— Begin —

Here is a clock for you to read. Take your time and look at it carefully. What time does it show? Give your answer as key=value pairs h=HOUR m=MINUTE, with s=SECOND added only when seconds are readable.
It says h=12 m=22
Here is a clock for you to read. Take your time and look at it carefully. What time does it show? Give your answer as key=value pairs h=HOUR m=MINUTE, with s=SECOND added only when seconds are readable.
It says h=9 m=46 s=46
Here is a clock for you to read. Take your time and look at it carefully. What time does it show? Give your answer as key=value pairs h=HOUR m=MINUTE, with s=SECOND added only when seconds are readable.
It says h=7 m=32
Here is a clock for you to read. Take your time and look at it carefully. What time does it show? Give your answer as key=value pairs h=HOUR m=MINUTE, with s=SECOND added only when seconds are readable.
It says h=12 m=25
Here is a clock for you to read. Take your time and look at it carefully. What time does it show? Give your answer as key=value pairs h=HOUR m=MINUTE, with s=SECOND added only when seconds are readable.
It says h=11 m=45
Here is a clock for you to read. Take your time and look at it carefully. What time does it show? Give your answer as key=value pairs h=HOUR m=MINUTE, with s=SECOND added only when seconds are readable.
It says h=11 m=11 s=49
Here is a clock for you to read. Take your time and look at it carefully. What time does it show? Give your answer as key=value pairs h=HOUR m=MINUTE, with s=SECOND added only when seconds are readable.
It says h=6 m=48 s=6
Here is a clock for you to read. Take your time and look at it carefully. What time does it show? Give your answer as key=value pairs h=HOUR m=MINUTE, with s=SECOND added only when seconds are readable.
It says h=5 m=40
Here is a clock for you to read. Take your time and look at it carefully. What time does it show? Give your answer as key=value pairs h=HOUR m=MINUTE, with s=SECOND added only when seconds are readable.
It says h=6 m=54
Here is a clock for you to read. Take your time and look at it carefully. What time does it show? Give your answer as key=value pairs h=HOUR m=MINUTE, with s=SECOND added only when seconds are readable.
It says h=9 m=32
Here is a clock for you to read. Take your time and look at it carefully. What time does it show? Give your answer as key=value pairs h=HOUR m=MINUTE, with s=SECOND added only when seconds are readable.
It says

— End —

Which lines of the material above contain the word "says"? Copy out each of those lines in full.

**RESULT OF THE TASK**.
It says h=12 m=22
It says h=9 m=46 s=46
It says h=7 m=32
It says h=12 m=25
It says h=11 m=45
It says h=11 m=11 s=49
It says h=6 m=48 s=6
It says h=5 m=40
It says h=6 m=54
It says h=9 m=32
It says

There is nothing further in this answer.